■ Geciteerde tekst:
======
Je woont in Nederland en ontvangt van jouw in Nederland gevestigde werkgever een ontslagvergoeding. Gedurende het grootste deel van je dienstbetrekking van 5 jaar werkte je in Nederland, enkel in het laatste jaar van de dienstbetrekking werkte je 8 maanden in Duitsland. Omdat in dit geval het verloop van de dienstbetrekking voldoende duidelijk is, wordt jouw ontslagvergoeding op deze manier toegerekend. Voor 8/60e deel van jouw ontslagvergoeding bestaat er recht op voorkoming van dubbele belasting. Over dit deel van jouw ontslagvergoeding mag Nederland dus geen belasting heffen.

De toerekening van jouw ontslagvergoeding aan de relevante periode betekent niet automatisch dat Duitsland ook daadwerkelijk belasting mag heffen over de ontslagvergoeding. Daarvoor is doorslaggevend of Duitsland ook belasting mag heffen over het normale salaris dat is betaald voor jouw werkzaamheden (artikel 15 OESO-modelverdrag).
======
■ Regels:
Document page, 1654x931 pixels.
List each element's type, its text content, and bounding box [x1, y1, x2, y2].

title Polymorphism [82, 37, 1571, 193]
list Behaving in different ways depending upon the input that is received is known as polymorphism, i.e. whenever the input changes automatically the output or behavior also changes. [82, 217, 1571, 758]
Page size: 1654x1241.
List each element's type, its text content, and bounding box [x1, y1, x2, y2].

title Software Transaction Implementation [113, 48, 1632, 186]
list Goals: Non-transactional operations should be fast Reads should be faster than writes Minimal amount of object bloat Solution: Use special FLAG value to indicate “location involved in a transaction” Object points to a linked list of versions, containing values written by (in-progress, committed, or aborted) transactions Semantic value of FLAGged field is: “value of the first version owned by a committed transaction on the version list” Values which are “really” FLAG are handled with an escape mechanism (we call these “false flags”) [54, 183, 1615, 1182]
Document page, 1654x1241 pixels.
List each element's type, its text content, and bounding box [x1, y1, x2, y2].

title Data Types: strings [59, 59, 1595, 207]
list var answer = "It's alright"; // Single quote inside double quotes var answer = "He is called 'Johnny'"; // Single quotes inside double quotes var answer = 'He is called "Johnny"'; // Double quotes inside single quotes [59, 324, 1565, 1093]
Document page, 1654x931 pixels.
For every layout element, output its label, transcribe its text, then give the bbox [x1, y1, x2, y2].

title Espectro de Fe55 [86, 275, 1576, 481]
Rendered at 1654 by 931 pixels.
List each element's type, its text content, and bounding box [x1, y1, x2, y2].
======
■ Opdracht 1: Schrijf uit de tekst over de ontslagvergoeding woordelijk over van "Je woont in" tot en met "geen belasting heffen.".
■ Opdracht 2: Voor welk deel van de ontslagvergoeding bestaat volgens de tekst over de ontslagvergoeding recht op voorkoming van dubbele belasting?

■ Oplossing 1:
Je woont in Nederland en ontvangt van jouw in Nederland gevestigde werkgever een ontslagvergoeding. Gedurende het grootste deel van je dienstbetrekking van 5 jaar werkte je in Nederland, enkel in het laatste jaar van de dienstbetrekking werkte je 8 maanden in Duitsland. Omdat in dit geval het verloop van de dienstbetrekking voldoende duidelijk is, wordt jouw ontslagvergoeding op deze manier toegerekend. Voor 8/60e deel van jouw ontslagvergoeding bestaat er recht op voorkoming van dubbele belasting. Over dit deel van jouw ontslagvergoeding mag Nederland dus geen belasting heffen.

■ Oplossing 2: Voor 8/60e deel van de ontslagvergoeding.